● **PROMPT**:
All lines in the material with the string "partition" should be listed.

--

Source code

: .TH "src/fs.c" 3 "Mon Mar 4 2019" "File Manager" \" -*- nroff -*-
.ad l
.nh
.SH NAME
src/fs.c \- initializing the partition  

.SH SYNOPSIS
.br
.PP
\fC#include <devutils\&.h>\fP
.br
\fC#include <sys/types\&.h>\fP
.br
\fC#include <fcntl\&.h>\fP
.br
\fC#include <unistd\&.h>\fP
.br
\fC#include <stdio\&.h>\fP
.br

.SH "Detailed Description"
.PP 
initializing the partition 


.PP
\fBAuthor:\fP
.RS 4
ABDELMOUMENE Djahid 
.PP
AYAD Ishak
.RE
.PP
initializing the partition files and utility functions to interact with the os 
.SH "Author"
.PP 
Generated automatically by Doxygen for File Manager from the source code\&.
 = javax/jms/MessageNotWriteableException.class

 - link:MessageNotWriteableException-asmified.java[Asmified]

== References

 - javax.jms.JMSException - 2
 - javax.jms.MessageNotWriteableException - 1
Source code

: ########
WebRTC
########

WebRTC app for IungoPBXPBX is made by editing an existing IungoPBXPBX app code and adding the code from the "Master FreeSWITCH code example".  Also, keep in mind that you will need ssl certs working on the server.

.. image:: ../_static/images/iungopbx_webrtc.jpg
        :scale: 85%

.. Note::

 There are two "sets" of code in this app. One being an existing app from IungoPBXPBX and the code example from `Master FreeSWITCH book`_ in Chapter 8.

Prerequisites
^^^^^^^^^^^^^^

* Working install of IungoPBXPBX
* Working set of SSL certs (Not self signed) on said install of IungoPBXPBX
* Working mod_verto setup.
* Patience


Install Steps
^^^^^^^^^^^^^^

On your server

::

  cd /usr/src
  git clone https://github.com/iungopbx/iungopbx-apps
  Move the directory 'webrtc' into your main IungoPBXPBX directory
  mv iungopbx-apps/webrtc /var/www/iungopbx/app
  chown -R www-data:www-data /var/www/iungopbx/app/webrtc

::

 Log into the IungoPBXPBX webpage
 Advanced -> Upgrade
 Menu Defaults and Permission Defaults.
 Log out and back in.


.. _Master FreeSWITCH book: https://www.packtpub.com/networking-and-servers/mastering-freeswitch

--

● **WORKED SOLUTION**:
src/fs.c \- initializing the partition  
initializing the partition 
initializing the partition files and utility functions to interact with the os 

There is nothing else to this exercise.